Record set
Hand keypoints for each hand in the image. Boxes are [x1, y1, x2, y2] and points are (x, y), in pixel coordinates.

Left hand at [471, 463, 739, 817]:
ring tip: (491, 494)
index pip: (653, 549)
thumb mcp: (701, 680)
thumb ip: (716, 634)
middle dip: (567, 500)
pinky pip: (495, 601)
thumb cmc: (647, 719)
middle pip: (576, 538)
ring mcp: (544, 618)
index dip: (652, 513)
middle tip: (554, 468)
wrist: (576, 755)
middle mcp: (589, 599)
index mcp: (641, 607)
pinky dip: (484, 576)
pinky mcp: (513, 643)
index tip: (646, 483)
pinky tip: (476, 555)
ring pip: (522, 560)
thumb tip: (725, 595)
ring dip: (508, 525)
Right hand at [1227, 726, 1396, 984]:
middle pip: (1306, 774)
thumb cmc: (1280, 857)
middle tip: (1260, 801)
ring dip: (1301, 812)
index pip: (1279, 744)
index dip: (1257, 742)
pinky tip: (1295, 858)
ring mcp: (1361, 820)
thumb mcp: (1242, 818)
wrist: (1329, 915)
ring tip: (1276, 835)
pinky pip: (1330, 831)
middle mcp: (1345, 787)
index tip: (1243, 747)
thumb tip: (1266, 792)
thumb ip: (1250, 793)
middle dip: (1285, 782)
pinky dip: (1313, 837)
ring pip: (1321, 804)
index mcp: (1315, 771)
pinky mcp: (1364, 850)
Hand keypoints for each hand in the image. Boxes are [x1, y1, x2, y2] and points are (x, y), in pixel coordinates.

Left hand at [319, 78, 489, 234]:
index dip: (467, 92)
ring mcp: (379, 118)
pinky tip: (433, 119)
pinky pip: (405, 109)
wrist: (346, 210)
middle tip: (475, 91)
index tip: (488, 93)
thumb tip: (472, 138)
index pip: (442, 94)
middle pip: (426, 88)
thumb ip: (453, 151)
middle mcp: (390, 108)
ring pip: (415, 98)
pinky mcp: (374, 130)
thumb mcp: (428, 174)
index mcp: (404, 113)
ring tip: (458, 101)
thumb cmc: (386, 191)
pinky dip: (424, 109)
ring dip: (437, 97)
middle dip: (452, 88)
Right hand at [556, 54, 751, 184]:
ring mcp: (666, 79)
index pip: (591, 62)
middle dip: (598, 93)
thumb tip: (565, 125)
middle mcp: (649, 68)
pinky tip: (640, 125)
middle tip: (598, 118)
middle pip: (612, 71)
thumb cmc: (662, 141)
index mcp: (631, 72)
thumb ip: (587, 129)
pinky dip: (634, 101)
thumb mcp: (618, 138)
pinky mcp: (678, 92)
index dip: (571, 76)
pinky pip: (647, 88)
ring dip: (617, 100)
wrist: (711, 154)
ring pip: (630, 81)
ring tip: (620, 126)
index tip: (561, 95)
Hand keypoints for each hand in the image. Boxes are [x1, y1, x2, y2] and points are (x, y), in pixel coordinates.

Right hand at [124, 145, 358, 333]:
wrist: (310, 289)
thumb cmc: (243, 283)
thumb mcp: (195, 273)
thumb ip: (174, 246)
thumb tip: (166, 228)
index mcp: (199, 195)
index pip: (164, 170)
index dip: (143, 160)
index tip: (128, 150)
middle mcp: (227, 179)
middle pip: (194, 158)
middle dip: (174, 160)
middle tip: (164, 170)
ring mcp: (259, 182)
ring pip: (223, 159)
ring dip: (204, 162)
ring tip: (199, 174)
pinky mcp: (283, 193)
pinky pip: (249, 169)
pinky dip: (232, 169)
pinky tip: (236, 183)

Task
From the top of the listing above, restate each line word for word up to and including the line with "middle pip: (612, 71)"; add nothing else.

Worked solution
Hand keypoints for each hand in the image. Boxes are [x1, y1, x2, y2] and points are (x, y), in pixel coordinates.

Left hand at [471, 463, 739, 817]:
ring tip: (491, 494)
index pip: (653, 549)
thumb mcp: (701, 680)
thumb ip: (716, 634)
middle dip: (567, 500)
pinky pip: (495, 601)
thumb cmc: (647, 719)
middle pip: (576, 538)
ring mcp: (544, 618)
index dip: (652, 513)
middle tip: (554, 468)
wrist: (576, 755)
middle mcp: (589, 599)
index mcp: (641, 607)
pinky dip: (484, 576)
pinky mcp: (513, 643)
index tip: (646, 483)
pinky tip: (476, 555)
ring pip: (522, 560)
thumb tip: (725, 595)
ring dip: (508, 525)
Right hand at [1227, 726, 1396, 984]:
middle pip: (1306, 774)
thumb cmc: (1280, 857)
middle tip: (1260, 801)
ring dip: (1301, 812)
index pip: (1279, 744)
index dip: (1257, 742)
pinky tip: (1295, 858)
ring mcp: (1361, 820)
thumb mcp: (1242, 818)
wrist: (1329, 915)
ring tip: (1276, 835)
pinky pip: (1330, 831)
middle mcp: (1345, 787)
index tip: (1243, 747)
thumb tip: (1266, 792)
thumb ip: (1250, 793)
middle dip: (1285, 782)
pinky dip: (1313, 837)
ring pip: (1321, 804)
index mcp: (1315, 771)
pinky mcp: (1364, 850)
Hand keypoints for each hand in the image. Boxes are [x1, y1, x2, y2] and points are (x, y), in pixel coordinates.

Left hand at [319, 78, 489, 234]:
index dip: (467, 92)
ring mcp: (379, 118)
pinky tip: (433, 119)
pinky pip: (405, 109)
wrist: (346, 210)
middle tip: (475, 91)
index tip: (488, 93)
thumb tip: (472, 138)
index pip: (442, 94)
middle pip: (426, 88)
thumb ip: (453, 151)
middle mcp: (390, 108)
ring pip: (415, 98)
pinky mcp: (374, 130)
thumb mcp: (428, 174)
index mcp: (404, 113)
ring tip: (458, 101)
thumb cmc: (386, 191)
pinky dip: (424, 109)
ring dip: (437, 97)
middle dip: (452, 88)
Right hand at [556, 54, 751, 184]:
ring mcp: (666, 79)
index pip: (591, 62)
middle dip: (598, 93)
thumb tip: (565, 125)
middle mcp: (649, 68)
pinky tip: (640, 125)
middle tip: (598, 118)
middle pip: (612, 71)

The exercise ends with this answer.